BEGIN Stored data

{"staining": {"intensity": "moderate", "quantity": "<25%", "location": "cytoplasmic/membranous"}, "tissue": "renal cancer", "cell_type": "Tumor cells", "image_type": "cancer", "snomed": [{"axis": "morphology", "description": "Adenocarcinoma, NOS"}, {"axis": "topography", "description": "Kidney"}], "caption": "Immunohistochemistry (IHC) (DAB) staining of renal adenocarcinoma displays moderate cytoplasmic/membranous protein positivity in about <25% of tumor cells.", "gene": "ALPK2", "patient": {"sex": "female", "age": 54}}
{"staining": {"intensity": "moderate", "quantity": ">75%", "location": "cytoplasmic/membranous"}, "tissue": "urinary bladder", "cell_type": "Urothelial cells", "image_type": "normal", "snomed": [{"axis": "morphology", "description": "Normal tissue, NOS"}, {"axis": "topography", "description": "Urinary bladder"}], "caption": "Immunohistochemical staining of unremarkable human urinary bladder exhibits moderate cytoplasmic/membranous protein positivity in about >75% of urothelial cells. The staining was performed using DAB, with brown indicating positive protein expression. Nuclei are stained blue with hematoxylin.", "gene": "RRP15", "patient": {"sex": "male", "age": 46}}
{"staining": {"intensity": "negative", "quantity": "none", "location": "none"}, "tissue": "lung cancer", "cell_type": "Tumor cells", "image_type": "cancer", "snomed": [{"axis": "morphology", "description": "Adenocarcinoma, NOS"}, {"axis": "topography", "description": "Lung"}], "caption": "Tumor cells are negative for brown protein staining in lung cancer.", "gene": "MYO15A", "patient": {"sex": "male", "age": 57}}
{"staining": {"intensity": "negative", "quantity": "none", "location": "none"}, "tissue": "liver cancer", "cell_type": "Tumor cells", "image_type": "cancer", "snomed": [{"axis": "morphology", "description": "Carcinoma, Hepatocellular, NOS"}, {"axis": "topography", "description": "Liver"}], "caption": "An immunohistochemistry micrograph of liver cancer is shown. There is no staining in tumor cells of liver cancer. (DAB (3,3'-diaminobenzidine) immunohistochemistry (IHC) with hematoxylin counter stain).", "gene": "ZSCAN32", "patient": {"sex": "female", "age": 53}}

END Stored data

The task: Of the lines above, extract only those from the line with "staining of unremarkable" to the line with "cells are negative", both included, exactly as written.

Reply:
{"staining": {"intensity": "moderate", "quantity": ">75%", "location": "cytoplasmic/membranous"}, "tissue": "urinary bladder", "cell_type": "Urothelial cells", "image_type": "normal", "snomed": [{"axis": "morphology", "description": "Normal tissue, NOS"}, {"axis": "topography", "description": "Urinary bladder"}], "caption": "Immunohistochemical staining of unremarkable human urinary bladder exhibits moderate cytoplasmic/membranous protein positivity in about >75% of urothelial cells. The staining was performed using DAB, with brown indicating positive protein expression. Nuclei are stained blue with hematoxylin.", "gene": "RRP15", "patient": {"sex": "male", "age": 46}}
{"staining": {"intensity": "negative", "quantity": "none", "location": "none"}, "tissue": "lung cancer", "cell_type": "Tumor cells", "image_type": "cancer", "snomed": [{"axis": "morphology", "description": "Adenocarcinoma, NOS"}, {"axis": "topography", "description": "Lung"}], "caption": "Tumor cells are negative for brown protein staining in lung cancer.", "gene": "MYO15A", "patient": {"sex": "male", "age": 57}}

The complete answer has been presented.